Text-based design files
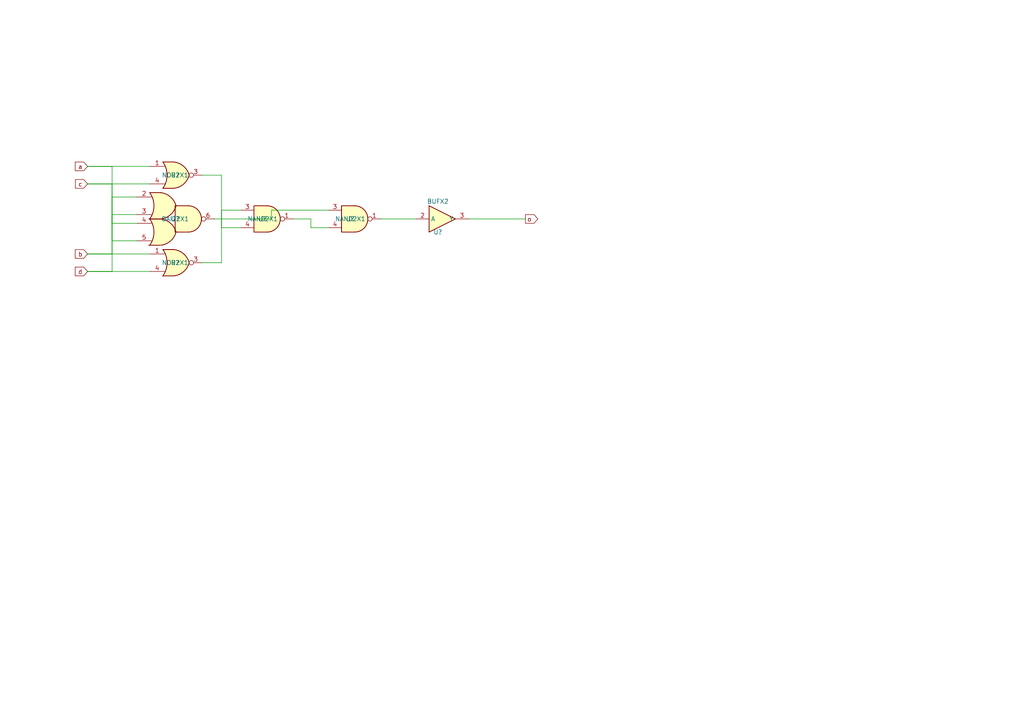
<source format=kicad_sch>
(kicad_sch (version 20200714) (host "asg" "0.1.0") (page 1 1) (paper "A4")  (symbol (lib_id "test:NOR2X1") (at 50.8 50.8 0) (unit 1) (in_bom yes) (on_board yes) (uuid "ab880090-dd7b-11ea-800d-b06ebfd22983") (property "Reference" "U" (id 0) (at 50.8 50.8 0) (effects (font (size 1.27 1.27)))) (property "Value" "NOR2X1" (id 1) (at 50.8 50.8 0) (effects (font (size 1.27 1.27)))) (property "Footprint" "" (id 2) (at 50.8 50.8 0) (effects (font (size 1.27 1.27)) hide)) (property "Datasheet" "" (id 3) (at 50.8 50.8 0) (effects (font (size 1.27 1.27)) hide))) (symbol (lib_id "test:BUFX2") (at 127.0 63.49999999999999 0) (unit 1) (in_bom yes) (on_board yes) (uuid "ab880176-dd7b-11ea-800d-b06ebfd22983") (property "Reference" "U" (id 0) (at 127.0 67.30999999999999 0) (effects (font (size 1.27 1.27)))) (property "Value" "BUFX2" (id 1) (at 127.0 58.419999999999995 0) (effects (font (size 1.27 1.27)))) (property "Footprint" "" (id 2) (at 127.0 63.49999999999999 0) (effects (font (size 1.27 1.27)) hide)) (property "Datasheet" "" (id 3) (at 127.0 63.49999999999999 0) (effects (font (size 1.27 1.27)) hide))) (symbol (lib_id "test:NAND2X1") (at 101.6 63.49999999999999 0) (unit 1) (in_bom yes) (on_board yes) (uuid "ab880220-dd7b-11ea-800d-b06ebfd22983") (property "Reference" "U" (id 0) (at 101.6 63.49999999999999 0) (effects (font (size 1.27 1.27)))) (property "Value" "NAND2X1" (id 1) (at 101.6 63.49999999999999 0) (effects (font (size 1.27 1.27)))) (property "Footprint" "" (id 2) (at 101.6 63.49999999999999 0) (effects (font (size 1.27 1.27)) hide)) (property "Datasheet" "" (id 3) (at 101.6 63.49999999999999 0) (effects (font (size 1.27 1.27)) hide))) (symbol (lib_id "test:NOR2X1") (at 50.8 76.19999999999999 0) (unit 1) (in_bom yes) (on_board yes) (uuid "ab8802c0-dd7b-11ea-800d-b06ebfd22983") (property "Reference" "U" (id 0) (at 50.8 76.19999999999999 0) (effects (font (size 1.27 1.27)))) (property "Value" "NOR2X1" (id 1) (at 50.8 76.19999999999999 0) (effects (font (size 1.27 1.27)))) (property "Footprint" "" (id 2) (at 50.8 76.19999999999999 0) (effects (font (size 1.27 1.27)) hide)) (property "Datasheet" "" (id 3) (at 50.8 76.19999999999999 0) (effects (font (size 1.27 1.27)) hide))) (symbol (lib_id "test:NAND2X1") (at 76.19999999999999 63.49999999999999 0) (unit 1) (in_bom yes) (on_board yes) (uuid "ab880356-dd7b-11ea-800d-b06ebfd22983") (property "Reference" "U" (id 0) (at 76.19999999999999 63.49999999999999 0) (effects (font (size 1.27 1.27)))) (property "Value" "NAND2X1" (id 1) (at 76.19999999999999 63.49999999999999 0) (effects (font (size 1.27 1.27)))) (property "Footprint" "" (id 2) (at 76.19999999999999 63.49999999999999 0) (effects (font (size 1.27 1.27)) hide)) (property "Datasheet" "" (id 3) (at 76.19999999999999 63.49999999999999 0) (effects (font (size 1.27 1.27)) hide))) (symbol (lib_id "test:OAI22X1") (at 50.8 63.49999999999999 0) (unit 1) (in_bom yes) (on_board yes) (uuid "ab8803f6-dd7b-11ea-800d-b06ebfd22983") (property "Reference" "U" (id 0) (at 50.8 63.49999999999999 0) (effects (font (size 1.27 1.27)))) (property "Value" "OAI22X1" (id 1) (at 50.8 63.49999999999999 0) (effects (font (size 1.27 1.27)))) (property "Footprint" "" (id 2) (at 52.07 64.77 0) (effects (font (size 1.27 1.27)) hide)) (property "Datasheet" "" (id 3) (at 52.07 64.77 0) (effects (font (size 1.27 1.27)) hide))) (global_label "a" (shape input) (at 25.4 48.26 180) (effects (font (size 1.27 1.27)) (justify right))) (global_label "b" (shape input) (at 25.4 73.65999999999998 180) (effects (font (size 1.27 1.27)) (justify right))) (global_label "c" (shape input) (at 25.4 53.339999999999996 180) (effects (font (size 1.27 1.27)) (justify right))) (global_label "d" (shape input) (at 25.4 78.74 180) (effects (font (size 1.27 1.27)) (justify right))) (global_label "o" (shape output) (at 152.4 63.49999999999999 0) (effects (font (size 1.27 1.27)) (justify left))) (wire (pts (xy 25.4 48.26) (xy 43.434 48.26))) (wire (pts (xy 25.4 48.26) (xy 32.512 48.26))) (wire (pts (xy 32.512 48.26) (xy 32.512 69.85))) (wire (pts (xy 32.512 69.85) (xy 39.623999999999995 69.85))) (wire (pts (xy 58.674 50.8) (xy 64.262 50.8))) (wire (pts (xy 64.262 50.8) (xy 64.262 66.03999999999999))) (wire (pts (xy 64.262 66.03999999999999) (xy 69.85 66.03999999999999))) (wire (pts (xy 25.4 53.339999999999996) (xy 43.434 53.339999999999996))) (wire (pts (xy 25.4 53.339999999999996) (xy 32.512 53.339999999999996))) (wire (pts (xy 32.512 53.339999999999996) (xy 32.512 64.77))) (wire (pts (xy 32.512 64.77) (xy 39.623999999999995 64.77))) (wire (pts (xy 110.49 63.49999999999999) (xy 120.65 63.49999999999999))) (wire (pts (xy 135.89 63.49999999999999) (xy 152.4 63.49999999999999))) (wire (pts (xy 62.23 63.49999999999999) (xy 78.74 63.49999999999999))) (wire (pts (xy 78.74 63.49999999999999) (xy 78.74 60.959999999999994))) (wire (pts (xy 78.74 60.959999999999994) (xy 95.25 60.959999999999994))) (wire (pts (xy 85.08999999999999 63.49999999999999) (xy 90.16999999999999 63.49999999999999))) (wire (pts (xy 90.16999999999999 63.49999999999999) (xy 90.16999999999999 66.03999999999999))) (wire (pts (xy 90.16999999999999 66.03999999999999) (xy 95.25 66.03999999999999))) (wire (pts (xy 25.4 73.65999999999998) (xy 43.434 73.65999999999998))) (wire (pts (xy 25.4 73.65999999999998) (xy 32.512 73.65999999999998))) (wire (pts (xy 32.512 73.65999999999998) (xy 32.512 57.14999999999999))) (wire (pts (xy 32.512 57.14999999999999) (xy 39.623999999999995 57.14999999999999))) (wire (pts (xy 58.674 76.19999999999999) (xy 64.262 76.19999999999999))) (wire (pts (xy 64.262 76.19999999999999) (xy 64.262 60.959999999999994))) (wire (pts (xy 64.262 60.959999999999994) (xy 69.85 60.959999999999994))) (wire (pts (xy 25.4 78.74) (xy 43.434 78.74))) (wire (pts (xy 25.4 78.74) (xy 32.512 78.74))) (wire (pts (xy 32.512 78.74) (xy 32.512 62.22999999999999))) (wire (pts (xy 32.512 62.22999999999999) (xy 39.623999999999995 62.22999999999999))) (symbol_instances (path "/ab880090-dd7b-11ea-800d-b06ebfd22983" (reference "U?") (unit 1)) (path "/ab880176-dd7b-11ea-800d-b06ebfd22983" (reference "U?") (unit 1)) (path "/ab880220-dd7b-11ea-800d-b06ebfd22983" (reference "U?") (unit 1)) (path "/ab8802c0-dd7b-11ea-800d-b06ebfd22983" (reference "U?") (unit 1)) (path "/ab880356-dd7b-11ea-800d-b06ebfd22983" (reference "U?") (unit 1)) (path "/ab8803f6-dd7b-11ea-800d-b06ebfd22983" (reference "U?") (unit 1))))
</source>
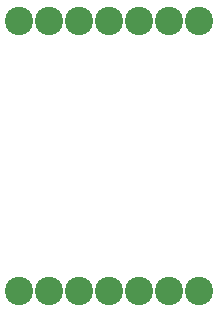
<source format=gbs>
G04 #@! TF.FileFunction,Soldermask,Bot*
%FSLAX46Y46*%
G04 Gerber Fmt 4.6, Leading zero omitted, Abs format (unit mm)*
G04 Created by KiCad (PCBNEW 4.0.2-1.fc23-product) date Sun May  8 20:09:54 2016*
%MOMM*%
G01*
G04 APERTURE LIST*
%ADD10C,0.100000*%
%ADD11C,2.400000*%
G04 APERTURE END LIST*
D10*
D11*
X150495000Y-102870000D03*
X147955000Y-102870000D03*
X145415000Y-102870000D03*
X142875000Y-102870000D03*
X140335000Y-102870000D03*
X137795000Y-102870000D03*
X135255000Y-102870000D03*
X135255000Y-125730000D03*
X137795000Y-125730000D03*
X140335000Y-125730000D03*
X142875000Y-125730000D03*
X145415000Y-125730000D03*
X147955000Y-125730000D03*
X150495000Y-125730000D03*
M02*

</source>
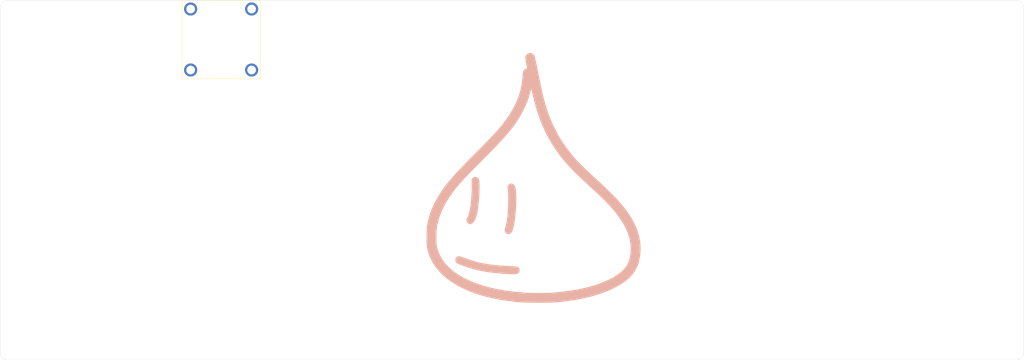
<source format=kicad_pcb>
(kicad_pcb
	(version 20241229)
	(generator "pcbnew")
	(generator_version "9.0")
	(general
		(thickness 1.6)
		(legacy_teardrops no)
	)
	(paper "A4")
	(title_block
		(title "RHYN-OW V0.1")
		(date "2025-05-04")
	)
	(layers
		(0 "F.Cu" signal)
		(2 "B.Cu" signal)
		(9 "F.Adhes" user "F.Adhesive")
		(11 "B.Adhes" user "B.Adhesive")
		(13 "F.Paste" user)
		(15 "B.Paste" user)
		(5 "F.SilkS" user "F.Silkscreen")
		(7 "B.SilkS" user "B.Silkscreen")
		(1 "F.Mask" user)
		(3 "B.Mask" user)
		(17 "Dwgs.User" user "User.Drawings")
		(19 "Cmts.User" user "User.Comments")
		(21 "Eco1.User" user "User.Eco1")
		(23 "Eco2.User" user "User.Eco2")
		(25 "Edge.Cuts" user)
		(27 "Margin" user)
		(31 "F.CrtYd" user "F.Courtyard")
		(29 "B.CrtYd" user "B.Courtyard")
		(35 "F.Fab" user)
		(33 "B.Fab" user)
		(39 "User.1" user)
		(41 "User.2" user)
		(43 "User.3" user)
		(45 "User.4" user)
	)
	(setup
		(pad_to_mask_clearance 0)
		(allow_soldermask_bridges_in_footprints no)
		(tenting front back)
		(pcbplotparams
			(layerselection 0x00000000_00000000_55555555_5755f5ff)
			(plot_on_all_layers_selection 0x00000000_00000000_00000000_00000000)
			(disableapertmacros no)
			(usegerberextensions yes)
			(usegerberattributes no)
			(usegerberadvancedattributes no)
			(creategerberjobfile no)
			(dashed_line_dash_ratio 12.000000)
			(dashed_line_gap_ratio 3.000000)
			(svgprecision 4)
			(plotframeref no)
			(mode 1)
			(useauxorigin no)
			(hpglpennumber 1)
			(hpglpenspeed 20)
			(hpglpendiameter 15.000000)
			(pdf_front_fp_property_popups yes)
			(pdf_back_fp_property_popups yes)
			(pdf_metadata yes)
			(pdf_single_document no)
			(dxfpolygonmode yes)
			(dxfimperialunits yes)
			(dxfusepcbnewfont yes)
			(psnegative no)
			(psa4output no)
			(plot_black_and_white yes)
			(sketchpadsonfab no)
			(plotpadnumbers no)
			(hidednponfab no)
			(sketchdnponfab yes)
			(crossoutdnponfab yes)
			(subtractmaskfromsilk yes)
			(outputformat 1)
			(mirror no)
			(drillshape 0)
			(scaleselection 1)
			(outputdirectory "../order_jlc/bottom/")
		)
	)
	(net 0 "")
	(footprint "Audio_Module:2mmscrew" (layer "F.Cu") (at 99.65 58.196875))
	(footprint "Audio_Module:2mmscrew" (layer "F.Cu") (at 85.65 44.196875))
	(footprint "kbd_Hole:m2_Screw_Hole" (layer "F.Cu") (at 44.529375 122.158125))
	(footprint "kbd_Hole:m2_Screw_Hole" (layer "F.Cu") (at 274.32 44.7675))
	(footprint "kbd_Hole:m2_Screw_Hole" (layer "F.Cu") (at 274.32 122.158125))
	(footprint "kbd_Hole:m2_Screw_Hole" (layer "F.Cu") (at 44.529375 44.7675 180))
	(footprint "Audio_Module:2mmscrew" (layer "F.Cu") (at 99.65 44.196875))
	(footprint "Audio_Module:rp2040_tiny_c" (layer "F.Cu") (at 92.65 51.196875))
	(footprint "Audio_Module:2mmscrew" (layer "F.Cu") (at 85.65 58.196875))
	(footprint "ucib:ryoo_big_icon" (layer "B.Cu") (at 164.544375 83.82 180))
	(gr_arc
		(start 276.939375 122.886389)
		(mid 276.376548 124.224458)
		(end 275.034426 124.777551)
		(stroke
			(width 0.05)
			(type default)
		)
		(layer "Edge.Cuts")
		(uuid "023d2afb-120f-4ce3-a865-2773daffc1ae")
	)
	(gr_line
		(start 43.81505 124.777551)
		(end 275.034426 124.777625)
		(stroke
			(width 0.05)
			(type default)
		)
		(layer "Edge.Cuts")
		(uuid "05dc8fce-bce9-4cd8-9041-986669f6ac7e")
	)
	(gr_line
		(start 41.909996 44.053125)
		(end 41.910024 122.868156)
		(stroke
			(width 0.05)
			(type default)
		)
		(layer "Edge.Cuts")
		(uuid "12700694-08e2-478b-be8c-87d5d6f4f1f2")
	)
	(gr_arc
		(start 275.034425 42.148075)
		(mid 276.381449 42.706051)
		(end 276.939425 44.053075)
		(stroke
			(width 0.05)
			(type default)
		)
		(layer "Edge.Cuts")
		(uuid "314e31b2-843f-4751-8805-da02333ce01c")
	)
	(gr_line
		(start 275.034425 42.148075)
		(end 43.804309 42.14815)
		(stroke
			(width 0.05)
			(type default)
		)
		(layer "Edge.Cuts")
		(uuid "a4f2c023-b8b4-4c4b-9372-ccaab5eeb291")
	)
	(gr_arc
		(start 41.909995 44.053125)
		(mid 42.464183 42.709868)
		(end 43.804309 42.14815)
		(stroke
			(width 0.05)
			(type default)
		)
		(layer "Edge.Cuts")
		(uuid "cd003300-2244-4f76-aea3-334b89b6d903")
	)
	(gr_arc
		(start 43.815024 124.777551)
		(mid 42.467952 124.219601)
		(end 41.910024 122.872551)
		(stroke
			(width 0.05)
			(type default)
		)
		(layer "Edge.Cuts")
		(uuid "e79f7c3e-423a-4655-b2c6-46dab4b7de74")
	)
	(gr_line
		(start 276.939375 122.886389)
		(end 276.939374 44.053075)
		(stroke
			(width 0.05)
			(type default)
		)
		(layer "Edge.Cuts")
		(uuid "e9ac3c8e-b2c0-49d0-86f0-ab4fe25a63a1")
	)
	(embedded_fonts no)
)

</source>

#### [Exercise prompt]
Only the lines from the one containing "(end 41.910024 122.872551)" through the end of the entries above belong in the answer; repeat them exactly.

#### [Exercise output]
		(end 41.910024 122.872551)
		(stroke
			(width 0.05)
			(type default)
		)
		(layer "Edge.Cuts")
		(uuid "e79f7c3e-423a-4655-b2c6-46dab4b7de74")
	)
	(gr_line
		(start 276.939375 122.886389)
		(end 276.939374 44.053075)
		(stroke
			(width 0.05)
			(type default)
		)
		(layer "Edge.Cuts")
		(uuid "e9ac3c8e-b2c0-49d0-86f0-ab4fe25a63a1")
	)
	(embedded_fonts no)
)

</source>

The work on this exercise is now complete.